Entries from a data source:
+ + + + + + +

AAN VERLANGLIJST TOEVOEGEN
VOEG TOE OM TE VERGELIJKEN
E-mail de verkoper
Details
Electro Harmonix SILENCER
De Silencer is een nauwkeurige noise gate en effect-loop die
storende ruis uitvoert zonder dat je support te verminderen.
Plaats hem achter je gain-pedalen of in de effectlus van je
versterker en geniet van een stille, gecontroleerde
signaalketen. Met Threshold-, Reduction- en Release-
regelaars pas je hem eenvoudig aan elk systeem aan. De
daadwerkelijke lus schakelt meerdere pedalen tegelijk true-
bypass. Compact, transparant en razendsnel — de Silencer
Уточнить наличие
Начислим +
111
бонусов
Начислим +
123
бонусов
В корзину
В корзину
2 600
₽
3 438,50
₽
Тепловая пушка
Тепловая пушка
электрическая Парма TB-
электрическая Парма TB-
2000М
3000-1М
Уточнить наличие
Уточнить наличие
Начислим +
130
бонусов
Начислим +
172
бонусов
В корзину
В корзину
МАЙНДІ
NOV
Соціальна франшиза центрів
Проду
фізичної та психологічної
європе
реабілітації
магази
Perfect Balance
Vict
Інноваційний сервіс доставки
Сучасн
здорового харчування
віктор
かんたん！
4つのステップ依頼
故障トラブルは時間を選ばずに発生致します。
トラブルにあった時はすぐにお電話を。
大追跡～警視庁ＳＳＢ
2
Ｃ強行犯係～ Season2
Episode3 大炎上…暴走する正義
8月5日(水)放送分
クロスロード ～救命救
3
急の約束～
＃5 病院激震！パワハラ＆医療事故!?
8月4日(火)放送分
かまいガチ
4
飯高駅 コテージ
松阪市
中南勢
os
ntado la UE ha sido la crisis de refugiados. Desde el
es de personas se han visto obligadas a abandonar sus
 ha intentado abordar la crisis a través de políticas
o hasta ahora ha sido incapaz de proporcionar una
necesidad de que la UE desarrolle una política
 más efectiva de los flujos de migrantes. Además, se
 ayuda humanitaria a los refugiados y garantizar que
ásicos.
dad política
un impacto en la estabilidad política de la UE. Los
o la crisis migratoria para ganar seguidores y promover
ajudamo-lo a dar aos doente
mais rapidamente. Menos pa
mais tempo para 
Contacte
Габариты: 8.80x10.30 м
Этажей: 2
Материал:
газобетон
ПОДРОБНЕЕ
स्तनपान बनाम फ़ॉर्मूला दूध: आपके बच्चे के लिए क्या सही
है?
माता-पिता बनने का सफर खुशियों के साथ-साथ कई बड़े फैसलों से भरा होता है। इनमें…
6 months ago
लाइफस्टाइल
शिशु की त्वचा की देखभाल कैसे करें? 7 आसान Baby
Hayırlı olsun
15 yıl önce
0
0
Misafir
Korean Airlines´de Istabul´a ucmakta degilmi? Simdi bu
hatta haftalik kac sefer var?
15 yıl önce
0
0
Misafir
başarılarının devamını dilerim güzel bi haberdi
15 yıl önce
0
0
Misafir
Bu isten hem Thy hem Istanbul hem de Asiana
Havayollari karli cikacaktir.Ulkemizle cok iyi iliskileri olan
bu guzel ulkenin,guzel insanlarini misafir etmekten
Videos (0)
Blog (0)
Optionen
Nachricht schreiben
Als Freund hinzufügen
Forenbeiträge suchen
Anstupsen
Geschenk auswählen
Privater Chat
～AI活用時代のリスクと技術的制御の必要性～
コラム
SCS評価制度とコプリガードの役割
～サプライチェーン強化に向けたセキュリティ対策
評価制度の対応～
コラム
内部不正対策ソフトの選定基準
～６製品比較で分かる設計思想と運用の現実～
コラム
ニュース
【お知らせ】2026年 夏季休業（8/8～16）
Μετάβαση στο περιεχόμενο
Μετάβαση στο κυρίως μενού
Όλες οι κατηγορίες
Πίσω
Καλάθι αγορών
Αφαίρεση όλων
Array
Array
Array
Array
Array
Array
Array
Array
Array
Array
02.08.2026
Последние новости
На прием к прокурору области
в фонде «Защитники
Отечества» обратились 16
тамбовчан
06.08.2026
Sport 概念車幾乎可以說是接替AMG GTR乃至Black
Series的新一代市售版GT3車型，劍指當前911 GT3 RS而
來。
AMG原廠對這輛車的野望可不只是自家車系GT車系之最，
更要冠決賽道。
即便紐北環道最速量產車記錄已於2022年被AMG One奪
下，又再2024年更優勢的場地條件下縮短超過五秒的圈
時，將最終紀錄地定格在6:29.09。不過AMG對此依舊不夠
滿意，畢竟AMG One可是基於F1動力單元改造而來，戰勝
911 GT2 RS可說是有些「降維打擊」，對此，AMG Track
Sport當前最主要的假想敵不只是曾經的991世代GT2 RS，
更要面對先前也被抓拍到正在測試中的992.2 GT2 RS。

+ + + + + + +

Requirement: Show every line above that contains the string "sido". Case counts.

Response area:
ntado la UE ha sido la crisis de refugiados. Desde el
o hasta ahora ha sido incapaz de proporcionar una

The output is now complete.